Tudo estava tão parado. Os dias se passavam sem atropelos. Cada um no seu lugar. Todo mundo quietinho. Sem lamentações públicas. Cada um curtindo suas lamentações privadas. Remoendo tudo sem muito alarde. A falta de sobressaltos levava a crer que todos estavam extremamente tranquilos. Essa tranquilidade parecia permanente e insuperável. Não havia riscos, pois o conformismo havia vencido todas as batalhas. As caras de todos, sabemos agora, eram de disfarçado contentamento.
De uma hora para a outra, tal qual ocorre no estouro da boiada, a ordem é rompida. E o que parecia um lago de tranquilidade revela-se um mar tenso, revolto e perigoso. No lugar do conformismo, a insatisfação. Não uma insatisfação qualquer, mas sim uma insatisfação maiúscula. Uma insatisfação que vinha sendo contida e que, aos poucos, foi se libertando.
Tal qual um vírus ou uma bactéria que agem silenciosamente impregnando lentamente o tecido, o movimento foi sendo construído. Eis que somente foi notado quando eclodiu ruidosamente nas ruas. E os dias já não são mais os mesmos. Ruas trancadas, lojas fechadas, portas cerradas, horários de ônibus suspensos. Não em represália às reivindicações, que são justas e necessárias, mas sim pelo medo dos excessos.
Os meninos e meninas que marcham cantando e pedindo apoio pela construção de um país melhor, com menos corrupção, com mais educação, com mais segurança e saúde promovem um espetáculo cívico. A história mostrará que o momento atual é de transformação. Os estudiosos dirão que foi o julgamento dos envolvidos no mensalão, condenados e não punidos, que desencadeou todo este anseio por mudanças. Torcer para que mudanças ocorram é um dever de todos nós que queremos um futuro mais venturoso para os brasileiros.
Nos grandes centros, porém, o movimento cívico, patriótico, tem servido de guarida para um cem número de indivíduos. Escondidos no meio das passeatas, nutrindo sentimentos dos menos nobres possíveis, se aproveitam do afrouxamento da segurança e promovem um espetáculo dantesco. Queima de ônibus, perseguição a jornalistas, incêndio de lixeiras. Atingem alvos inescrupulosamente.
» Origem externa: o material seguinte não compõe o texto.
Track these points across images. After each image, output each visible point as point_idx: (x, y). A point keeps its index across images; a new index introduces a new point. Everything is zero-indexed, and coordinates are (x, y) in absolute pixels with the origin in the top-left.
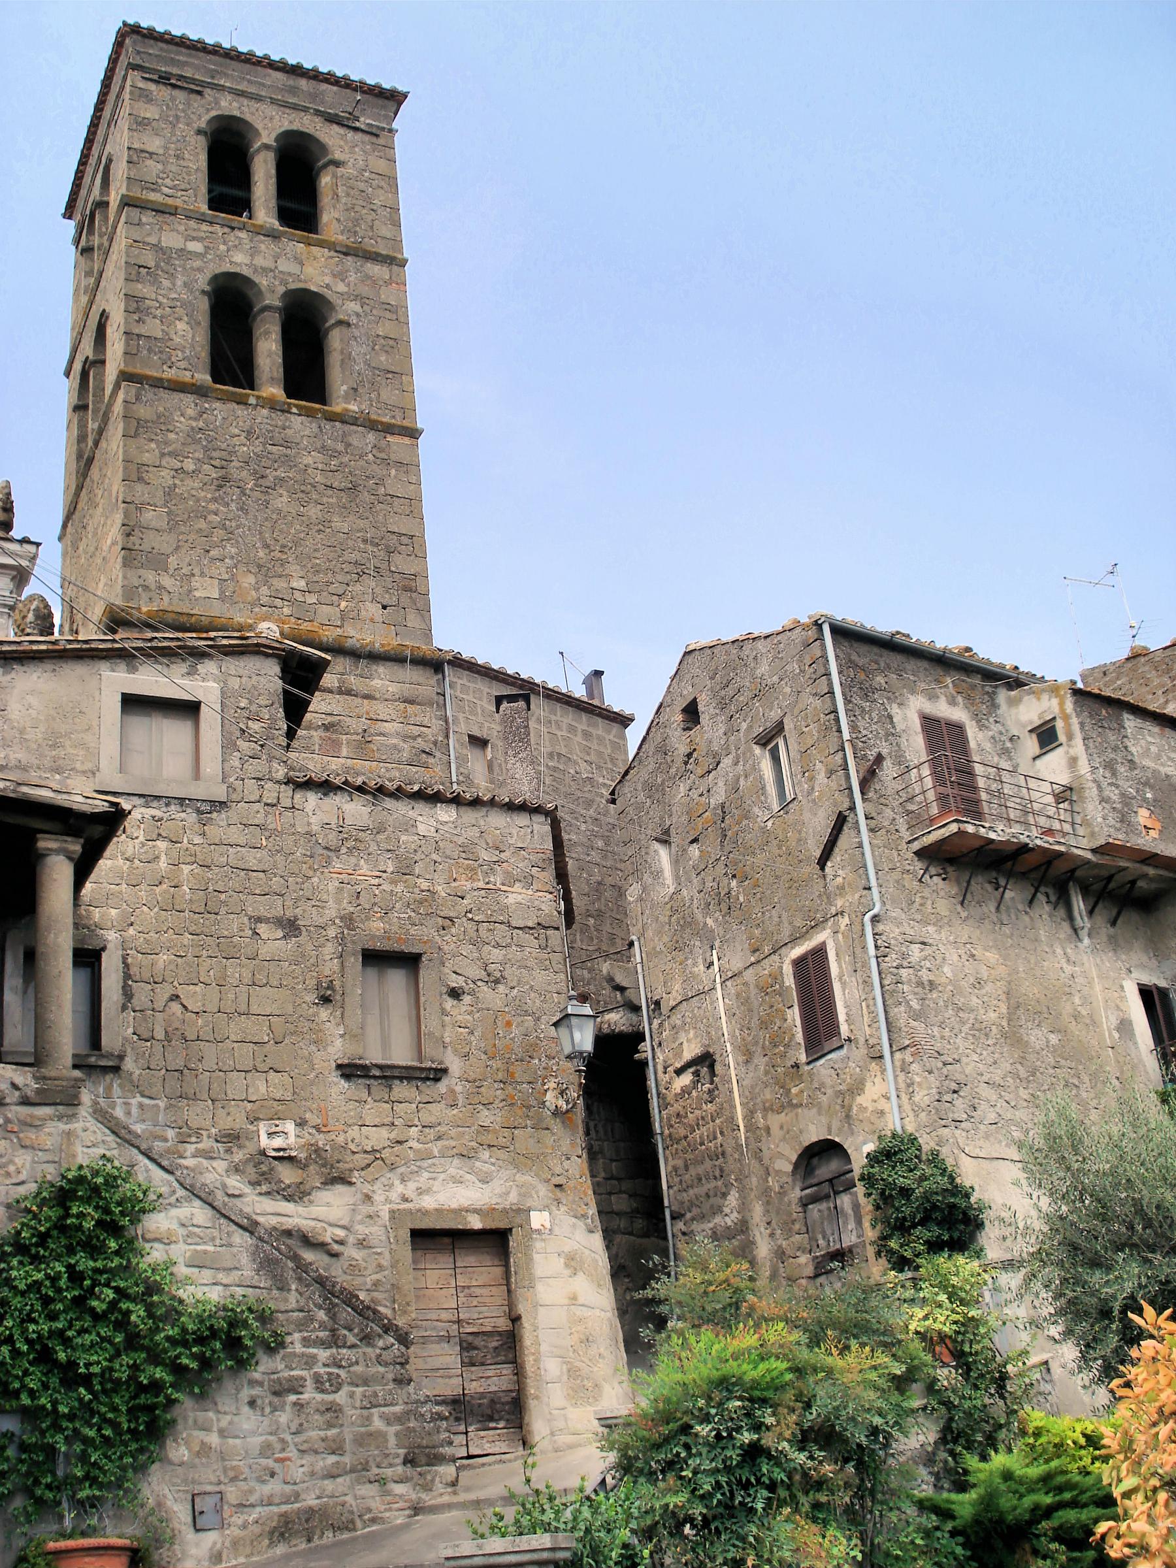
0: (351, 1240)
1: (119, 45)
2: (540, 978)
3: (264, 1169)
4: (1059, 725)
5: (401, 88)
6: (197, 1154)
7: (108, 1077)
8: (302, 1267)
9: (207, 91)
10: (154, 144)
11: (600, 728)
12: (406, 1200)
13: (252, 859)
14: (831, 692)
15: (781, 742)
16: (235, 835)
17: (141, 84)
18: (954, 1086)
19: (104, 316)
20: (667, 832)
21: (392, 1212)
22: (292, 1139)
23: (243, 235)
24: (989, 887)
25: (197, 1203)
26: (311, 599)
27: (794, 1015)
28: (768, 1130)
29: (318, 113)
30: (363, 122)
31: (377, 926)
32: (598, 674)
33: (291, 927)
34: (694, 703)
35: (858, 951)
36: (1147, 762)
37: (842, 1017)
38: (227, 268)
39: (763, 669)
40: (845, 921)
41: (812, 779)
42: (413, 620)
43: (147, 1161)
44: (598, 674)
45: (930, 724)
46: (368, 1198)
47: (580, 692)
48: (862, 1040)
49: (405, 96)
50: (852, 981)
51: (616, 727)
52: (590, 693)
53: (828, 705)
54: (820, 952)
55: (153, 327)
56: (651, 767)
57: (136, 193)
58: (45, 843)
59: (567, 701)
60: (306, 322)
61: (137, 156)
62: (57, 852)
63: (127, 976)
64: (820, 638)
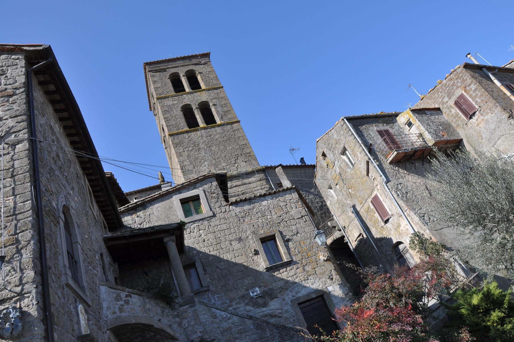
0: (283, 311)
1: (145, 68)
2: (307, 229)
3: (254, 302)
4: (411, 120)
5: (208, 52)
6: (236, 304)
7: (207, 293)
8: (268, 323)
9: (167, 70)
10: (159, 85)
11: (307, 170)
12: (294, 296)
13: (224, 227)
14: (353, 134)
15: (347, 152)
16: (218, 222)
17: (152, 74)
18: (422, 215)
19: (162, 125)
20: (330, 185)
21: (291, 301)
22: (259, 292)
23: (185, 95)
24: (411, 165)
25: (234, 316)
26: (228, 167)
27: (377, 215)
28: (382, 245)
29: (192, 64)
30: (203, 62)
31: (262, 232)
32: (302, 159)
33: (240, 240)
34: (323, 153)
35: (385, 192)
36: (436, 120)
37: (388, 210)
38: (184, 104)
39: (335, 136)
40: (379, 187)
41: (357, 156)
42: (253, 162)
43: (218, 311)
44: (302, 159)
45: (381, 133)
46: (284, 299)
47: (299, 164)
48: (395, 214)
49: (210, 53)
50: (387, 200)
51: (311, 169)
52: (302, 163)
53: (353, 137)
54: (376, 197)
55: (172, 122)
56: (321, 172)
57: (159, 96)
58: (166, 240)
59: (297, 167)
60: (205, 109)
61: (156, 89)
62: (169, 241)
63: (203, 266)
64: (345, 123)
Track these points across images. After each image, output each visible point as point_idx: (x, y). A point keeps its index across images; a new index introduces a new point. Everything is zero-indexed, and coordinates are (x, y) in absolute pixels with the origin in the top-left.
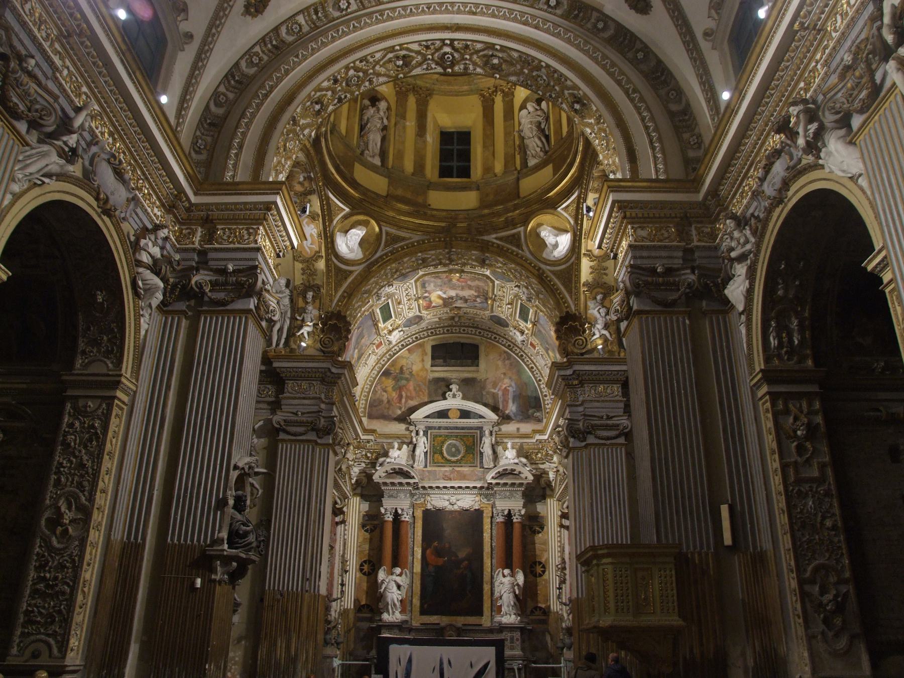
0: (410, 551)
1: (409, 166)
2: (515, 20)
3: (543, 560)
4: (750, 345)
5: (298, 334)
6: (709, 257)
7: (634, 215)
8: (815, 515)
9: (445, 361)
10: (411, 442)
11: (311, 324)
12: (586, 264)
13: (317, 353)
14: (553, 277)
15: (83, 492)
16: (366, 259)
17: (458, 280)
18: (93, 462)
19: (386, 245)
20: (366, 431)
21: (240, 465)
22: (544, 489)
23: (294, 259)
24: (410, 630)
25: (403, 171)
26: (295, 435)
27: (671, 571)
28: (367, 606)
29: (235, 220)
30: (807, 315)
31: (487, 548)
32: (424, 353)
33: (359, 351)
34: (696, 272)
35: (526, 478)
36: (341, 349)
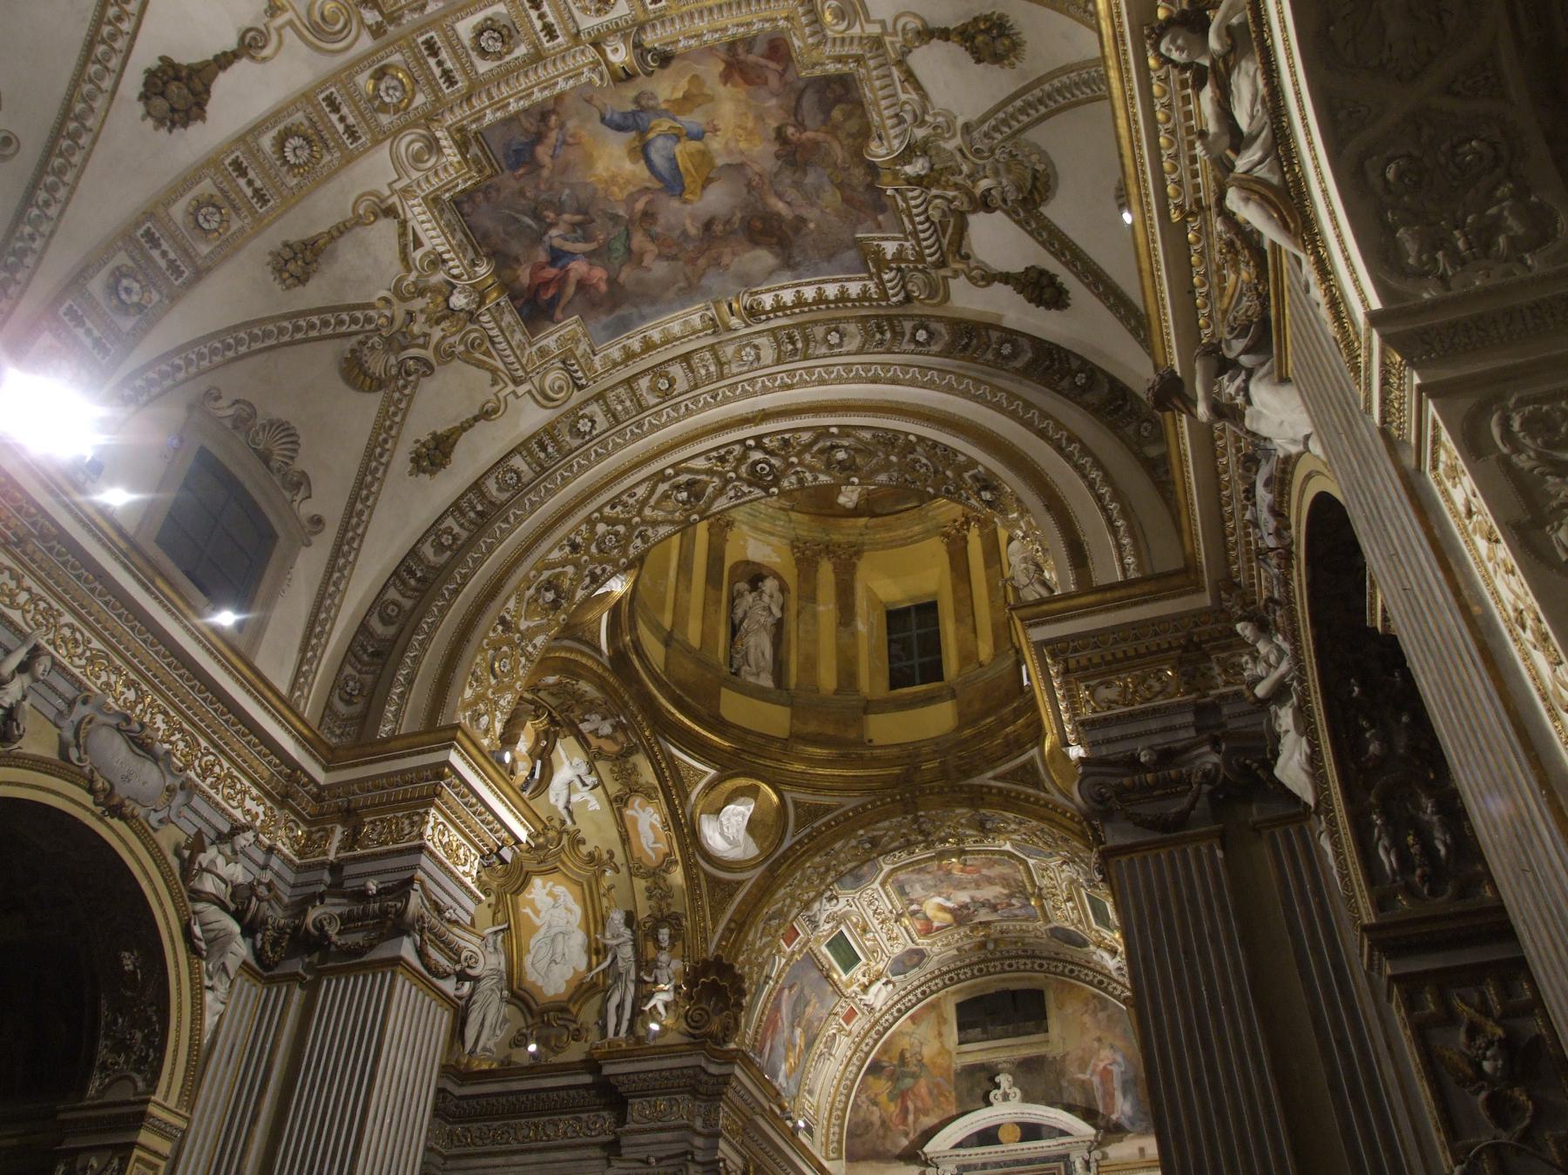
1: (827, 679)
2: (858, 379)
5: (647, 1008)
7: (1083, 662)
9: (985, 1031)
13: (687, 1040)
16: (765, 856)
19: (799, 825)
25: (818, 690)
29: (392, 805)
32: (942, 1020)
33: (805, 1031)
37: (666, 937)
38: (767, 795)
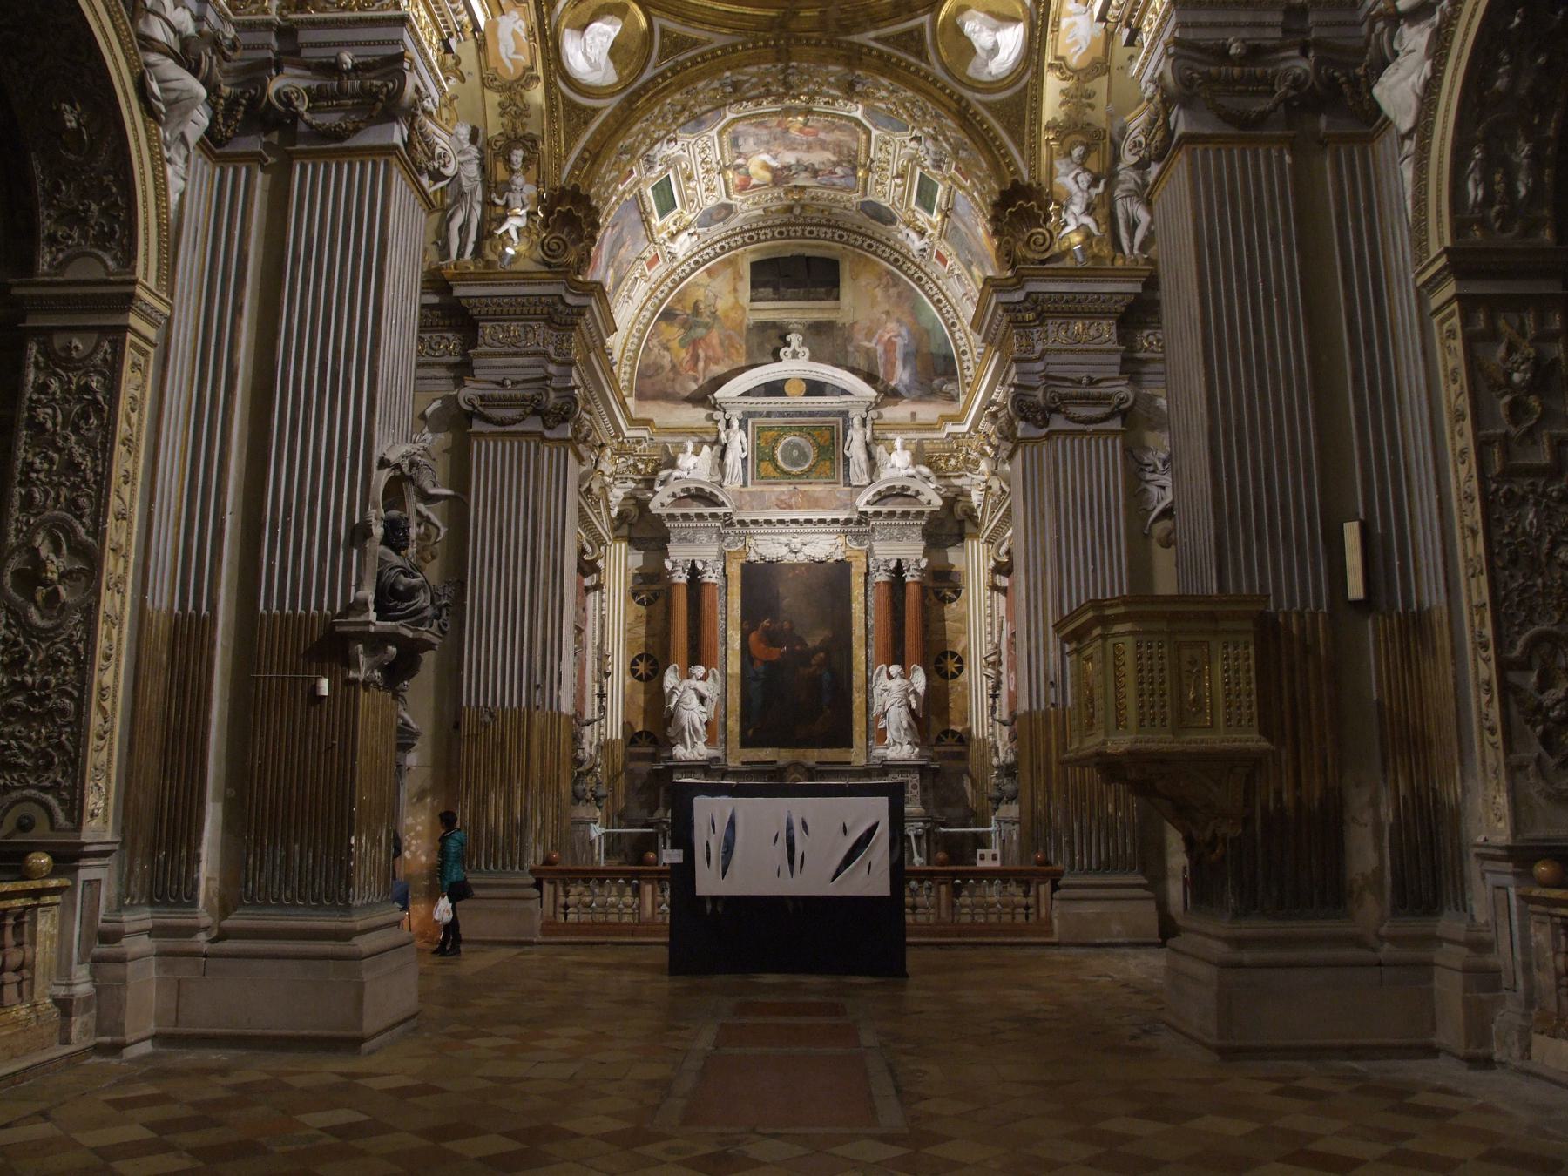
0: (720, 635)
3: (959, 650)
4: (1420, 202)
6: (1340, 24)
8: (1539, 539)
9: (776, 288)
10: (717, 441)
11: (523, 212)
12: (1053, 86)
13: (531, 267)
14: (986, 114)
15: (80, 517)
17: (801, 131)
18: (95, 458)
19: (663, 55)
20: (633, 422)
21: (393, 457)
22: (961, 522)
23: (483, 85)
24: (724, 774)
26: (501, 423)
27: (1247, 648)
28: (646, 734)
30: (1551, 133)
31: (858, 631)
32: (738, 277)
33: (616, 272)
34: (1311, 54)
35: (929, 502)
36: (582, 261)
37: (520, 159)
38: (634, 17)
Esta incidência lamentável já está se tornando uma regra. Com isso, mesmo aqueles que se dizem simpáticos às reivindicações vão sendo contrariados. A alegria cívica é substituída pela desconfiança, pelo medo.
Não esqueço o pavor que os dois idosos tinham nos olhos quando o coletivo que se encontravam foi apedrejado e queimado, numa dessas manifestações no Centro do Brasil, na semana passada. Imagino o sentimento de desamparo, de insegurança que sentiram aqueles dois senhores ao enxergar aquela turba raivosa atirando pedras, jogando pesadas barras de ferro nos vidros e ateando fogo nos estofados. Gente assim não constrói um país mais justo, não constrói uma pátria melhor. Quem atenta contra a cidade, não merece respeito.
O crescimento dos atos de destruição está corrompendo o movimento. Se assim continuar, os manifestantes perderão a autoridade moral que os sustenta. Se a violência e o vandalismo venceram esta luta, os avanços - se tivermos, serão mínimos. Torcemos para que esta corrupção que prejudica até os tecidos que parecem mais sãos, seja eliminada. Para o bem do Brasil.